(Chart comprehension data)
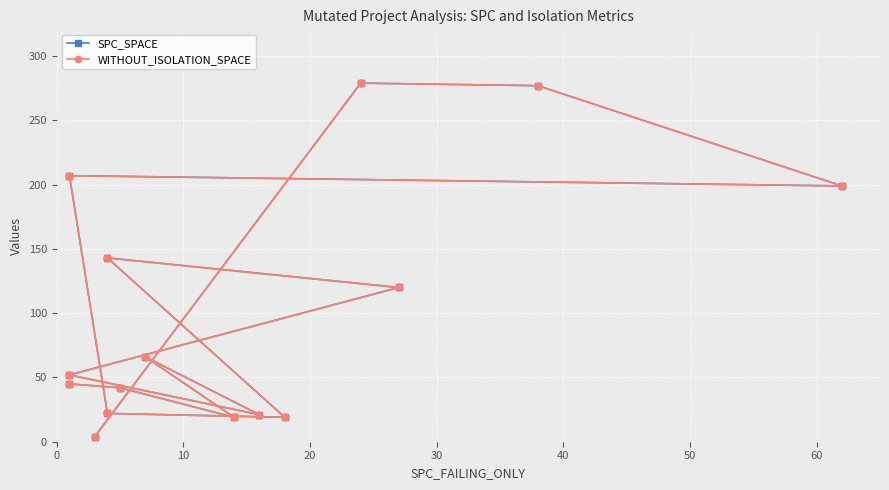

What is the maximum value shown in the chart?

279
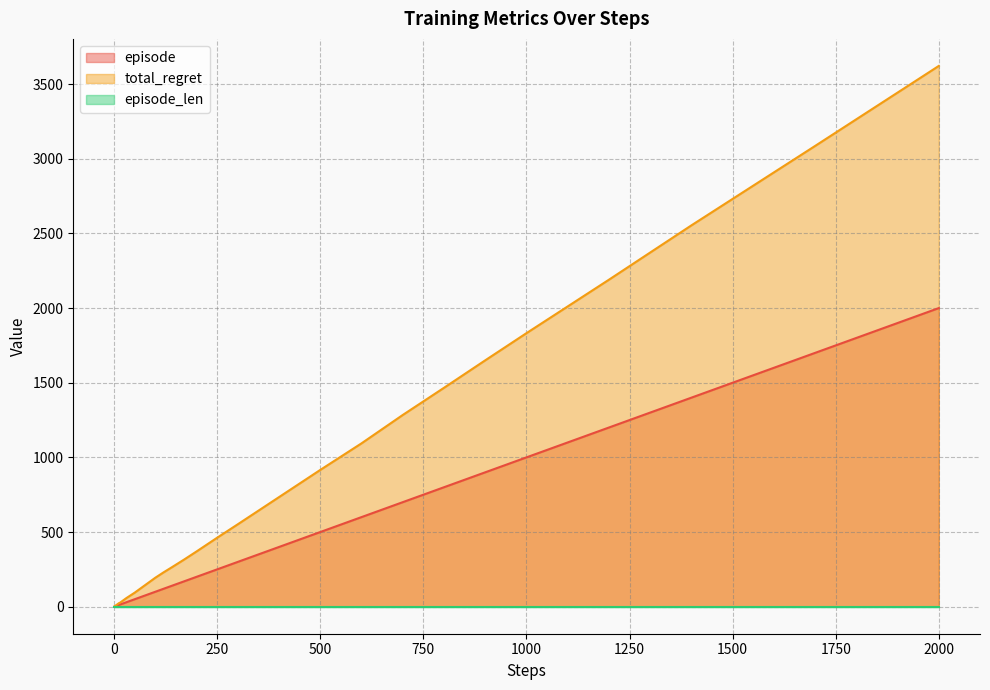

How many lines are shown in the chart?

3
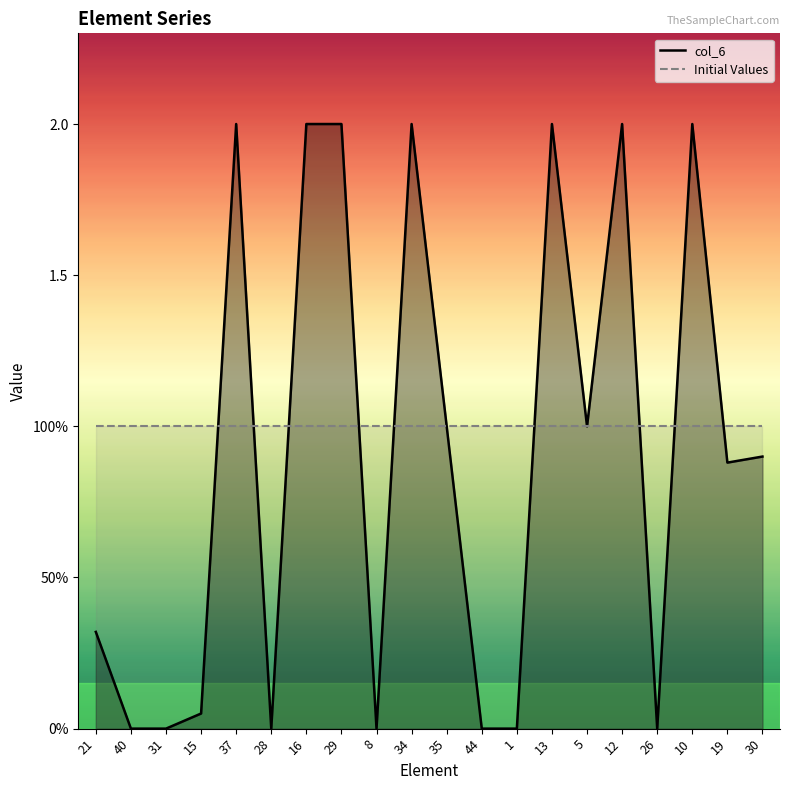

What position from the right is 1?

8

INSTRUCTION » Reproduce the text of every record above word for word, leaving the pictures out of your answer.

OUTPUT BELOW »
What is the maximum value shown in the chart?

279

How many lines are shown in the chart?

3

What position from the right is 1?

8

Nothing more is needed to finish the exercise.